§ EXERCISE PROMPT: Search the material and gather each line with "center" in it.

§ MATERIAL PROVIDED:
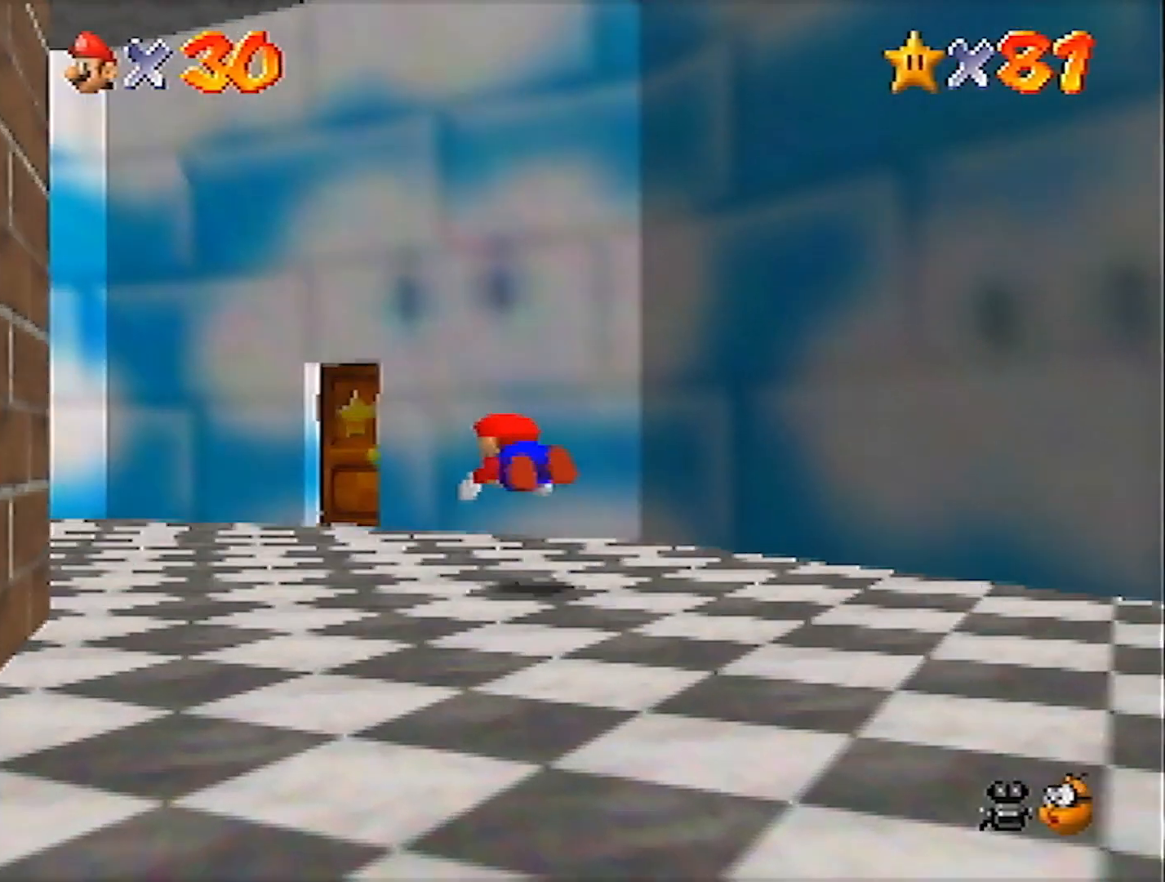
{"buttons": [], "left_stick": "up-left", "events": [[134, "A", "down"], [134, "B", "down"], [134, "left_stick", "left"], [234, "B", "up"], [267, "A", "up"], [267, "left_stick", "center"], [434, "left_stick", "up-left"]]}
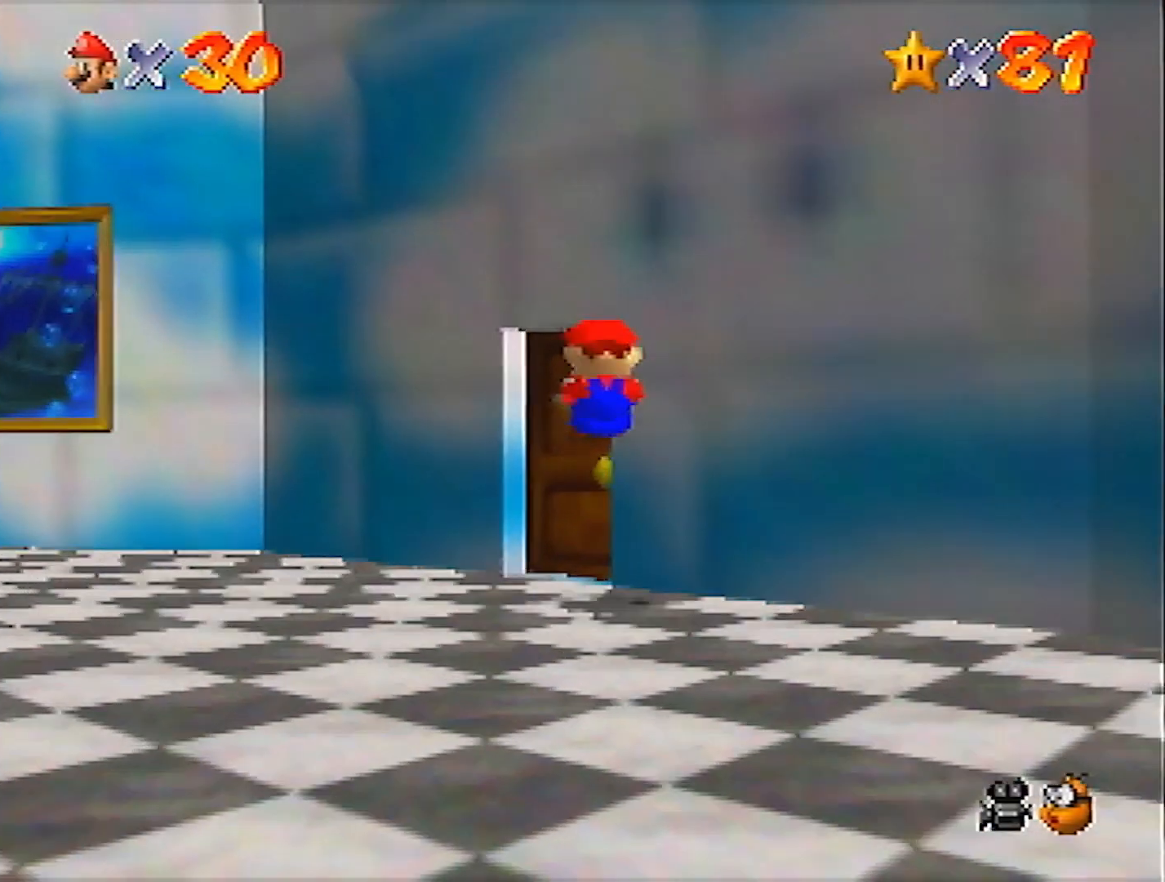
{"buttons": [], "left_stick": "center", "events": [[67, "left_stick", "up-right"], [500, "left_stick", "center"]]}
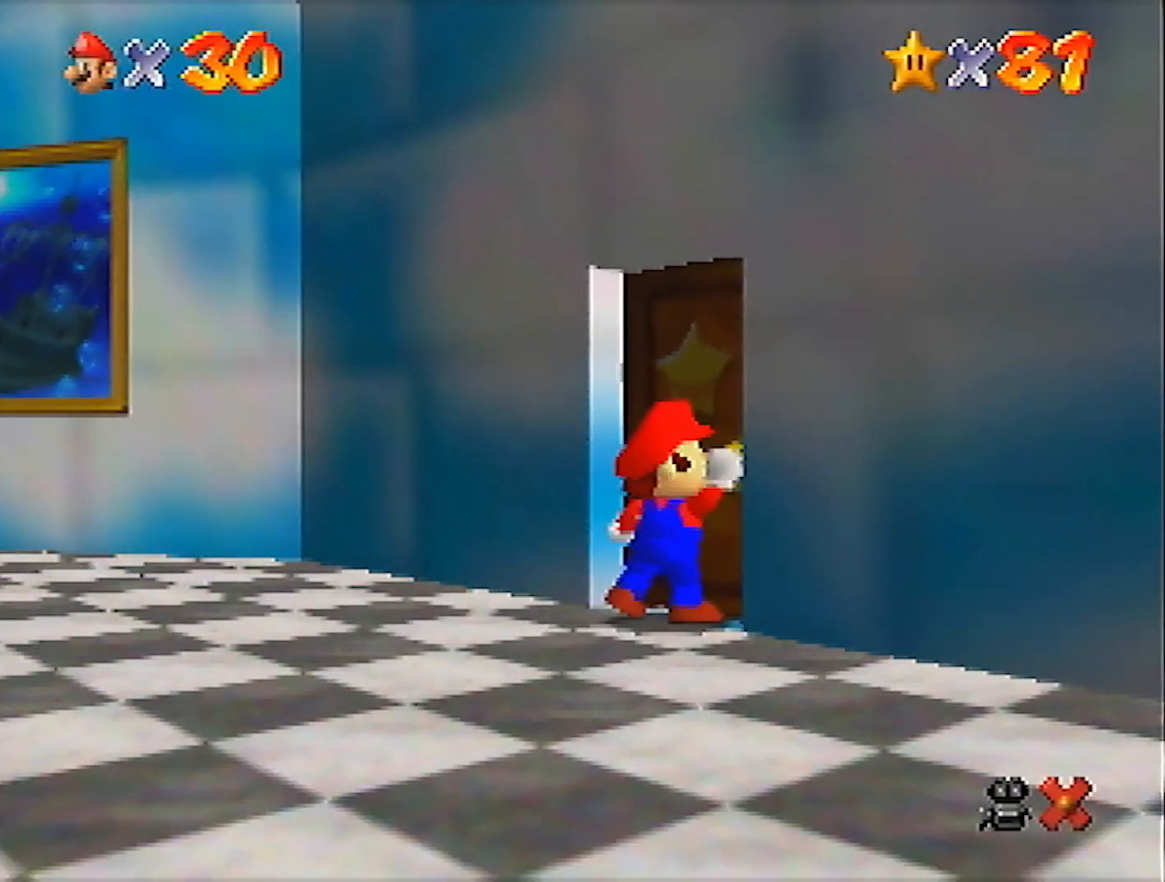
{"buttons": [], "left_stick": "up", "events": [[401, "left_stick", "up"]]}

§ WORKED SOLUTION:
{"buttons": [], "left_stick": "up-left", "events": [[134, "A", "down"], [134, "B", "down"], [134, "left_stick", "left"], [234, "B", "up"], [267, "A", "up"], [267, "left_stick", "center"], [434, "left_stick", "up-left"]]}
{"buttons": [], "left_stick": "center", "events": [[67, "left_stick", "up-right"], [500, "left_stick", "center"]]}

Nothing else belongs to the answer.